Cryoglobulinemic vasculitis occurs predominantly in women around 50 years of age. The clearest sign of the disease is palpable purpura localized on the lower extremities, less often in the abdomen and buttocks. Urticaria and livedo reticularis may also occur. RF-positive leukocytoclastic vasculitis. Symmetrical migrating polyarthralgia without morning stiffness is characteristic, affecting the proximal interphalangeal, metacarpophalangeal and knee joints, less often the ankle and elbow joints. Most patients have signs of polyneuropathy (paresthesia and numbness of the lower extremities). Raynaud's phenomenon occurs in a third of patients. Sometimes these changes are the first signs of the disease.
The detection rate of Sjogren's syndrome ranges from 14 to 40%. In the late stages of the disease, clinical signs of kidney damage occur. Microhematuria, proteinuria, nephrotic syndrome and arterial hypertension, liver damage are characteristic. Rarely, the course of the disease is complicated by abdominal pain, pulmonary hemorrhage and myocardial infarction.
Symptoms of lung damage in this disease are expressed insignificantly. Usually patients complain of dry cough, expiratory dyspnea during physical exertion, chest pain. Very rarely, lung damage such as diffuse alveolar hemorrhages and respiratory distress syndrome are encountered.
How to recognize cryoglobulinemic vasculitis?
The diagnostic sign of the disease is the presence of cryoglobulins in the blood serum. IgM RF is often found in high titers. It is assumed that the composition of cryoglobulins also includes the IgG1 subclass with RF activity, which is involved in vascular and kidney damage. As a rule, patients have reduced Clq, C4, C2 and CH50 covalent levels with normal C3 concentrations. It is believed that these changes reflect cold activation of complement. ANF is detected in more than half of the cases.
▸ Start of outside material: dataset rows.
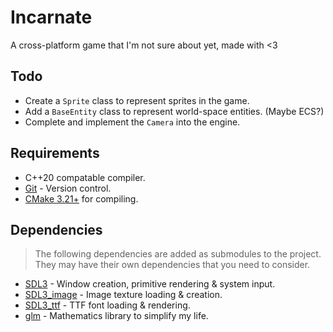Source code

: # Incarnate

A cross-platform game that I'm not sure about yet, made with <3

## Todo

- Create a `Sprite` class to represent sprites in the game.
- Add a `BaseEntity` class to represent world-space entities. (Maybe ECS?)
- Complete and implement the `Camera` into the engine.

## Requirements

- C++20 compatable compiler.
- [Git](https://git-scm.com/downloads) - Version control.
- [CMake 3.21+](https://cmake.org/) for compiling.

## Dependencies

> The following dependencies are added as submodules to the project. They may have their own dependencies that you need to consider.

- [SDL3](https://github.com/libsdl-org/SDL) - Window creation, primitive rendering & system input.
- [SDL3_image](https://github.com/libsdl-org/SDL_image) - Image texture loading & creation.
- [SDL3_ttf](https://github.com/libsdl-org/SDL_ttf) - TTF font loading & rendering.
- [glm](https://github.com/g-truc/glm) - Mathematics library to simplify my life.
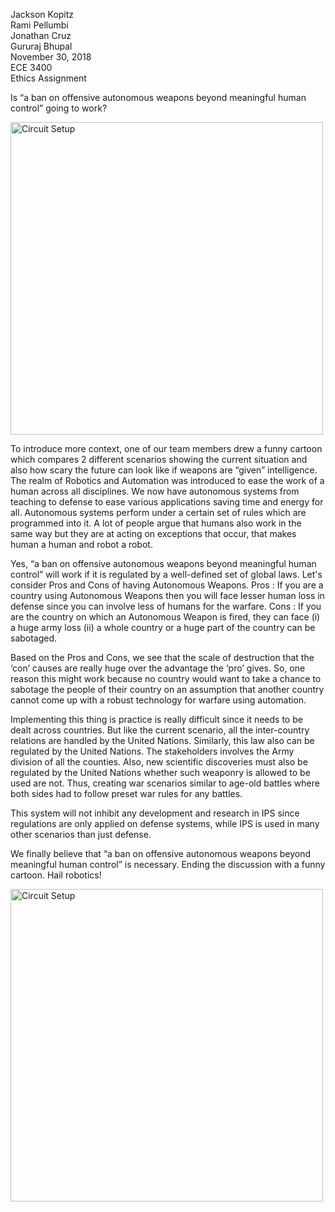 Jackson Kopitz  
Rami Pellumbi  
Jonathan Cruz  
Gururaj Bhupal  
November 30, 2018  
ECE 3400  
				Ethics Assignment  

Is “a ban on offensive autonomous weapons beyond meaningful human control” going to work?

<img src="{{ site.baseurl }}/images/ethic_1.png" alt="Circuit Setup" width="500"/>



To introduce more context, one of our team members drew a funny cartoon which compares 2 different scenarios showing the current situation and also how scary the future can look like if weapons are “given” intelligence. 
The realm of Robotics and Automation was introduced to ease the work of a human across all disciplines. We now have autonomous systems from teaching to defense to ease various applications saving time and energy for all. 
Autonomous systems perform under a certain set of rules which are programmed into it. A lot of people argue that humans also work in the same way but they are at acting on exceptions that occur, that makes human a human and robot a robot. 

Yes, “a ban on offensive autonomous weapons beyond meaningful human control” will work if it is regulated by a well-defined set of global laws. 
Let's consider Pros and Cons of having Autonomous Weapons. 
Pros : 
If you are a country using Autonomous Weapons then you will face lesser human loss in defense since you can involve less of humans for the warfare.
Cons : 
If you are the country on which an Autonomous Weapon is fired, they can face (i) a huge army loss (ii) a whole country or a huge part of the country can be sabotaged. 

Based on the Pros and Cons, we see that the scale of destruction that the ‘con’ causes are really huge over the advantage the ‘pro’ gives.
So, one reason this might work because no country would want to take a chance to sabotage the people of their country on an assumption that another country cannot come up with a robust technology for warfare using automation.

Implementing this thing is practice is really difficult since it needs to be dealt across countries. But like the current scenario, all the inter-country relations are handled by the United Nations. Similarly, this law also can be regulated by the United Nations. The stakeholders involves the Army division of all the counties. Also, new scientific discoveries must also be regulated by the United Nations whether such weaponry is allowed to be used are not. Thus, creating war scenarios similar to age-old battles where both sides had to follow preset war rules for any battles. 

This system will not inhibit any development and research in IPS since regulations are only applied on defense systems, while IPS is used in many other scenarios than just defense. 

We finally believe that “a ban on offensive autonomous weapons beyond meaningful human control” is necessary. Ending the discussion with a funny cartoon. Hail robotics!


<img src="{{ site.baseurl }}/images/ethic_2.png" alt="Circuit Setup" width="500"/>

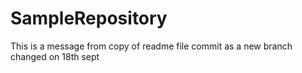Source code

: # SampleRepository
This is a message from copy of readme file 
commit as a new branch
changed on 18th sept
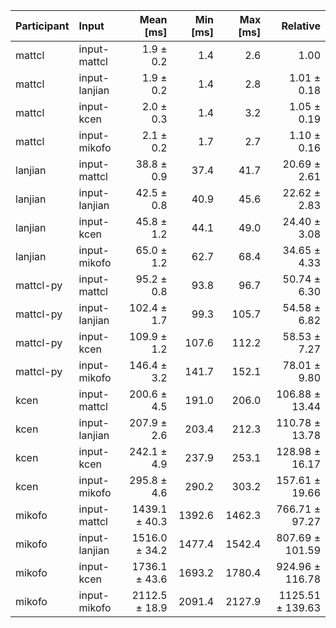 | Participant | Input | Mean [ms] | Min [ms] | Max [ms] | Relative |
|:---|:---|---:|---:|---:|---:|
| mattcl | input-mattcl | 1.9 ± 0.2 | 1.4 | 2.6 | 1.00 |
| mattcl | input-lanjian | 1.9 ± 0.2 | 1.4 | 2.8 | 1.01 ± 0.18 |
| mattcl | input-kcen | 2.0 ± 0.3 | 1.4 | 3.2 | 1.05 ± 0.19 |
| mattcl | input-mikofo | 2.1 ± 0.2 | 1.7 | 2.7 | 1.10 ± 0.16 |
| lanjian | input-mattcl | 38.8 ± 0.9 | 37.4 | 41.7 | 20.69 ± 2.61 |
| lanjian | input-lanjian | 42.5 ± 0.8 | 40.9 | 45.6 | 22.62 ± 2.83 |
| lanjian | input-kcen | 45.8 ± 1.2 | 44.1 | 49.0 | 24.40 ± 3.08 |
| lanjian | input-mikofo | 65.0 ± 1.2 | 62.7 | 68.4 | 34.65 ± 4.33 |
| mattcl-py | input-mattcl | 95.2 ± 0.8 | 93.8 | 96.7 | 50.74 ± 6.30 |
| mattcl-py | input-lanjian | 102.4 ± 1.7 | 99.3 | 105.7 | 54.58 ± 6.82 |
| mattcl-py | input-kcen | 109.9 ± 1.2 | 107.6 | 112.2 | 58.53 ± 7.27 |
| mattcl-py | input-mikofo | 146.4 ± 3.2 | 141.7 | 152.1 | 78.01 ± 9.80 |
| kcen | input-mattcl | 200.6 ± 4.5 | 191.0 | 206.0 | 106.88 ± 13.44 |
| kcen | input-lanjian | 207.9 ± 2.6 | 203.4 | 212.3 | 110.78 ± 13.78 |
| kcen | input-kcen | 242.1 ± 4.9 | 237.9 | 253.1 | 128.98 ± 16.17 |
| kcen | input-mikofo | 295.8 ± 4.6 | 290.2 | 303.2 | 157.61 ± 19.66 |
| mikofo | input-mattcl | 1439.1 ± 40.3 | 1392.6 | 1462.3 | 766.71 ± 97.27 |
| mikofo | input-lanjian | 1516.0 ± 34.2 | 1477.4 | 1542.4 | 807.69 ± 101.59 |
| mikofo | input-kcen | 1736.1 ± 43.6 | 1693.2 | 1780.4 | 924.96 ± 116.78 |
| mikofo | input-mikofo | 2112.5 ± 18.9 | 2091.4 | 2127.9 | 1125.51 ± 139.63 |
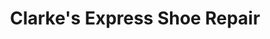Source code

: ---
title: "Clarke's Express Shoe Repair"
url: /dundalk/clarkes-express-shoe-repair/
shop: Schuhe
---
Chest radiographs show signs of interstitial fibrosis, pulmonary infiltrates, pleural thickening and, rarely, cavities. Functional tests indicate deterioration of the diffusion capacity of the lungs and pathology of the small bronchi. Morphological changes include inflammation of small and medium arteries. Bronchoalveolar lavage data obtained from patients without clinical signs of pulmonary pathology indicate euclinical T-lymphocyte alveolitis (decrease in the number of alveolar macrophages and increase in CD3 T-lymphocytes).
Treatment of cryoglobulinemic vasculitis
Cryoglobulinemic vasculitis is treated with glucocorticosteroids, plasmapheresis in combination with antiviral drugs, preferably ribavirin. If they are ineffective, cyclophosphamide is used. A good effect of rituximab has been noted.
The most common causes of death in this disease are liver and kidney damage, cardiovascular diseases and lymphoproliferative diseases.